Definition, hover, signature help, completion and workspace symbol should now properly work with multibyte characters thanks to the fixes to the indexer.
We also fixed the locations returned by semantic highlighting in a previous PR.
For now, I'm going to close this issue as complete, but if anyone notices any other location issues for multibyte characters please report.
@vinistock Hi, thank you for reviewing and merging the Pull Request the other day.
Unfortunately, it seems that it's still not functioning correctly. I should have added tests related to the actual use cases. For example, adding the following test case to definition_expectation_test.rb will fail:
def test_multibyte_character_precision
source = <<~RUBY
module Fほげ
module Bar
class Baz
end
end
end
Fほげ::Bar::Baz
RUBY
with_server(source, stub_no_typechecker: true) do |server, uri|
# Foo
server.process_message(
id: 1,
method: "textDocument/definition",
params: { textDocument: { uri: uri }, position: { line: 7, character: 0 } },
)
range = server.pop_response.response[0].attributes[:targetRange].attributes
range_hash = { start: range[:start].to_hash, end: range[:end].to_hash }
assert_equal({ start: { line: 0, character: 0 }, end: { line: 5, character: 3 } }, range_hash)
end
end
After a brief investigation, it seems that RubyDocument#locate also needs to be addressed. In the previous update, multibyte characters were considered when indexing, but I think RubyDocument#locate is referring to Prism's ParseResult.(I'm not too sure)
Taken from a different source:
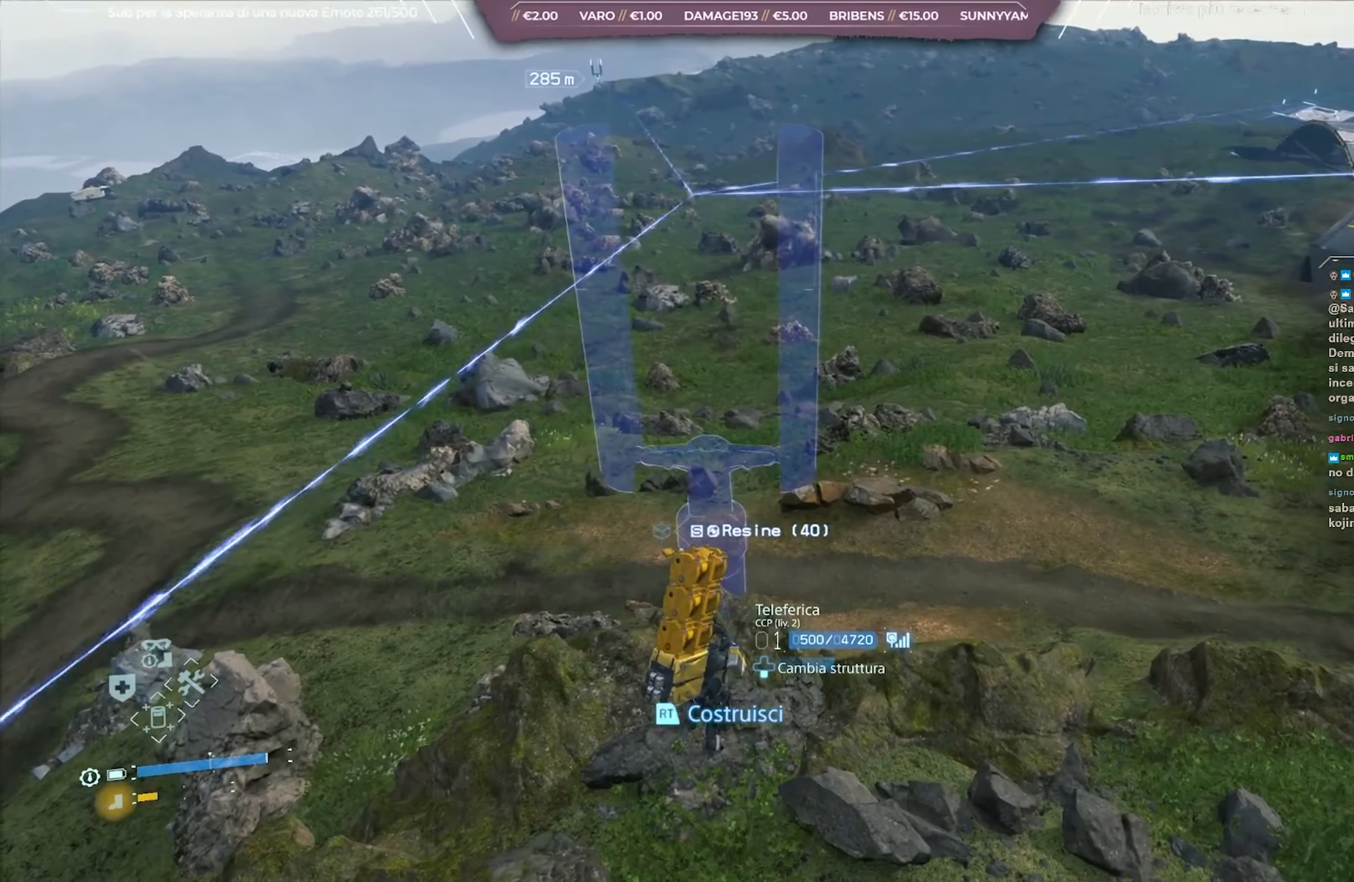
{"buttons": ["L2", "R2"], "left_stick": "center", "right_stick": "center", "events": [[50, "right_stick", "center"], [467, "R2", "down"]]}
In the example test case above, when the location is (8-0)-(8-17), loc.start_offset becomes 61, but it should actually be 57. This can be resolved by using loc.start_code_units_offset. https://github.com/Shopify/ruby-lsp/blob/0a710db07ad6c518a9b39204f2629457e64c2bad/lib/ruby_lsp/ruby_document.rb#L64
@NotFounds great catch, I believe you are correct in your assessment. We need to start using the start_character_offset and end_character_offset APIs for Prism::Location when locating nodes, so that we take the multibyte characters into account.
Would you like to put a PR up for that?
Sure thing! I will create a Pull Request right away!